Ultimately, the trade deficit adds to the nation's indebtedness. Though the trade deficit has dropped from the 2006 peak at $800 billion, it's still on track to reach $500 billion.

Economic intelligence is poor. Despite the daily flood of financial and economic data, pundits, government agencies and forecasters were caught off guard by the subprime mortgage crisis, the resulting banking crisis and now, once again, by the European banking storm and sovereign-debt crisis.

Many official economic-intelligence reports are of questionable forecasting value. Federal budget projections are overly rosy consistently, and the nation's GDP was "adjusted" down 37% in one fell swoop.

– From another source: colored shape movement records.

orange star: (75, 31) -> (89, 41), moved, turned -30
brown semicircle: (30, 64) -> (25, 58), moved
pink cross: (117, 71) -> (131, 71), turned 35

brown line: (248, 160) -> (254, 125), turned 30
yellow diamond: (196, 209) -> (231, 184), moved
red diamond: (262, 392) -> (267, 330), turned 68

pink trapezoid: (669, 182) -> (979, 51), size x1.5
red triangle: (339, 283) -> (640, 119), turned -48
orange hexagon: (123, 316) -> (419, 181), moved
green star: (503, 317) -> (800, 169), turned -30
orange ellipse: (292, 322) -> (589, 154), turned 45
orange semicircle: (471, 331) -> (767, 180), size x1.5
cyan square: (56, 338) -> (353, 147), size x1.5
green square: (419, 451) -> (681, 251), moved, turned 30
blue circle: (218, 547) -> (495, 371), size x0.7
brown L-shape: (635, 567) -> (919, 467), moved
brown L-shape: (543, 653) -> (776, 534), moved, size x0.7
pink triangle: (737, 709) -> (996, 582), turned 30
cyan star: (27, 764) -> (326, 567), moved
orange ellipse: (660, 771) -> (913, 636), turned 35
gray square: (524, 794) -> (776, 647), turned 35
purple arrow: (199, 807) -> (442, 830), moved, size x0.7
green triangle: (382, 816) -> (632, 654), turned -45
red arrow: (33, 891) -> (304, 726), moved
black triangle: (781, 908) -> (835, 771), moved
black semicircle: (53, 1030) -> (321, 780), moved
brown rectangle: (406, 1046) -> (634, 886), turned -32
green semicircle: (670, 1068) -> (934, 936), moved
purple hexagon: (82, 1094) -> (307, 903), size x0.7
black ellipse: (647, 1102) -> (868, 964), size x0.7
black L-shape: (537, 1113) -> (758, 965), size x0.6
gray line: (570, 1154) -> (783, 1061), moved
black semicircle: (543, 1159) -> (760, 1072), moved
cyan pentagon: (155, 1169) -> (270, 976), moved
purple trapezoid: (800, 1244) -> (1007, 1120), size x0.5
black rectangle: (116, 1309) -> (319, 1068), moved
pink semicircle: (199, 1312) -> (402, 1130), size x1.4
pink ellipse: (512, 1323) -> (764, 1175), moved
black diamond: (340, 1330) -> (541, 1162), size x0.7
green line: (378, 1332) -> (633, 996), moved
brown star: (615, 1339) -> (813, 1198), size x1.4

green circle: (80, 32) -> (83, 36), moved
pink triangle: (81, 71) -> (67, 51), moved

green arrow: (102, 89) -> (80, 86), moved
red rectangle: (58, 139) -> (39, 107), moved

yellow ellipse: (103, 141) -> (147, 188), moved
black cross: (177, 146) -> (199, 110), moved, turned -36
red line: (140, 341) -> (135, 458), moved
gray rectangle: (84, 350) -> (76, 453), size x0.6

Earlier this year, the Labor Dept. revised the nation's employment for December, 2009, down by a staggering 1.39 million, bringing the total number of jobs lost since the start of the recession to 8.4 million. The culprit was the department's "birth-death model," which creates phantom jobs every month based on the idea that thousands of small businesses are being "born" and hiring workers, despite little to no evidence for this hiring in the real world.

With "economic intelligence" like this, no wonder 76% of Americans believe that the US economy remains in recession.

A Crash Over Several Months?

If the U.S. economy remains fundamentally unsound, as Galbraith's list suggests, then the stock market may be vulnerable to more than just a modest correction. Crashes don't always happen in a day or two -- the 1929 crash actually occurred over several months.

Risk is only readily visible in hindsight, but these five fundamental points suggest there may be a lot more risk in the U.S. economy than is widely recognized.